(Collected data entries)

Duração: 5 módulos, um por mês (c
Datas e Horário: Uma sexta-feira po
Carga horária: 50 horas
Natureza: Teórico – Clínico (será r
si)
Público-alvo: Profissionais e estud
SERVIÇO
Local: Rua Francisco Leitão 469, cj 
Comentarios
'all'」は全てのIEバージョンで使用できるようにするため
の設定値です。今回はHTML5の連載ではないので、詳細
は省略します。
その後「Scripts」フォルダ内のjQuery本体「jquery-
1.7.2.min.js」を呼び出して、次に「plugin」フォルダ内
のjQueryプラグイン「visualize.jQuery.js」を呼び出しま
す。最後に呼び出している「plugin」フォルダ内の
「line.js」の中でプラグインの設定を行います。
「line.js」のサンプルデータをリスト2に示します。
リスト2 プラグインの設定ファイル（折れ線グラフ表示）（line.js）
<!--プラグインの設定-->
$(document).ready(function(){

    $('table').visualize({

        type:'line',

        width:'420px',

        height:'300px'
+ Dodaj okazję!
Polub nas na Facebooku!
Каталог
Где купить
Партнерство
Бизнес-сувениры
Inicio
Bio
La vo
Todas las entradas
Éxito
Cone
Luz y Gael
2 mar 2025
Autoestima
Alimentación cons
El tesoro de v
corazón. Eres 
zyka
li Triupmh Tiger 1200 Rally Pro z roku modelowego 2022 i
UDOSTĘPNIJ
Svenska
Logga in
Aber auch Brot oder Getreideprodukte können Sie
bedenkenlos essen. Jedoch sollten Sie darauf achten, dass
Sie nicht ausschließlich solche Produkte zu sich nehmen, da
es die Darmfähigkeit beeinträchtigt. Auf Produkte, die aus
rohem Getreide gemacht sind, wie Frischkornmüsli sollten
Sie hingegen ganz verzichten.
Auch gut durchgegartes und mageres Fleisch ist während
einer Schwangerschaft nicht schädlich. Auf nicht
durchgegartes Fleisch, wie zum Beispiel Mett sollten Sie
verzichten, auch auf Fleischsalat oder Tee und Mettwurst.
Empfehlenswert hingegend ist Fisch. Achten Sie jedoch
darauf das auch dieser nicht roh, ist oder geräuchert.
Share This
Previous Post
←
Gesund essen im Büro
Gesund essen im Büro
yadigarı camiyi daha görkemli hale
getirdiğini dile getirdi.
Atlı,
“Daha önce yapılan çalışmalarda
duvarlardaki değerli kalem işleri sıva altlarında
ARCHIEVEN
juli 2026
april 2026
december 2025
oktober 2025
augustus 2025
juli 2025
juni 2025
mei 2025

About this exercise: Reproduce all of the material above word for word.

Answer to the problem:
Duração: 5 módulos, um por mês (c
Datas e Horário: Uma sexta-feira po
Carga horária: 50 horas
Natureza: Teórico – Clínico (será r
si)
Público-alvo: Profissionais e estud
SERVIÇO
Local: Rua Francisco Leitão 469, cj 
Comentarios
'all'」は全てのIEバージョンで使用できるようにするため
の設定値です。今回はHTML5の連載ではないので、詳細
は省略します。
その後「Scripts」フォルダ内のjQuery本体「jquery-
1.7.2.min.js」を呼び出して、次に「plugin」フォルダ内
のjQueryプラグイン「visualize.jQuery.js」を呼び出しま
す。最後に呼び出している「plugin」フォルダ内の
「line.js」の中でプラグインの設定を行います。
「line.js」のサンプルデータをリスト2に示します。
リスト2 プラグインの設定ファイル（折れ線グラフ表示）（line.js）
<!--プラグインの設定-->
$(document).ready(function(){

    $('table').visualize({

        type:'line',

        width:'420px',

        height:'300px'
+ Dodaj okazję!
Polub nas na Facebooku!
Каталог
Где купить
Партнерство
Бизнес-сувениры
Inicio
Bio
La vo
Todas las entradas
Éxito
Cone
Luz y Gael
2 mar 2025
Autoestima
Alimentación cons
El tesoro de v
corazón. Eres 
zyka
li Triupmh Tiger 1200 Rally Pro z roku modelowego 2022 i
UDOSTĘPNIJ
Svenska
Logga in
Aber auch Brot oder Getreideprodukte können Sie
bedenkenlos essen. Jedoch sollten Sie darauf achten, dass
Sie nicht ausschließlich solche Produkte zu sich nehmen, da
es die Darmfähigkeit beeinträchtigt. Auf Produkte, die aus
rohem Getreide gemacht sind, wie Frischkornmüsli sollten
Sie hingegen ganz verzichten.
Auch gut durchgegartes und mageres Fleisch ist während
einer Schwangerschaft nicht schädlich. Auf nicht
durchgegartes Fleisch, wie zum Beispiel Mett sollten Sie
verzichten, auch auf Fleischsalat oder Tee und Mettwurst.
Empfehlenswert hingegend ist Fisch. Achten Sie jedoch
darauf das auch dieser nicht roh, ist oder geräuchert.
Share This
Previous Post
←
Gesund essen im Büro
Gesund essen im Büro
yadigarı camiyi daha görkemli hale
getirdiğini dile getirdi.
Atlı,
“Daha önce yapılan çalışmalarda
duvarlardaki değerli kalem işleri sıva altlarında
ARCHIEVEN
juli 2026
april 2026
december 2025
oktober 2025
augustus 2025
juli 2025
juni 2025
mei 2025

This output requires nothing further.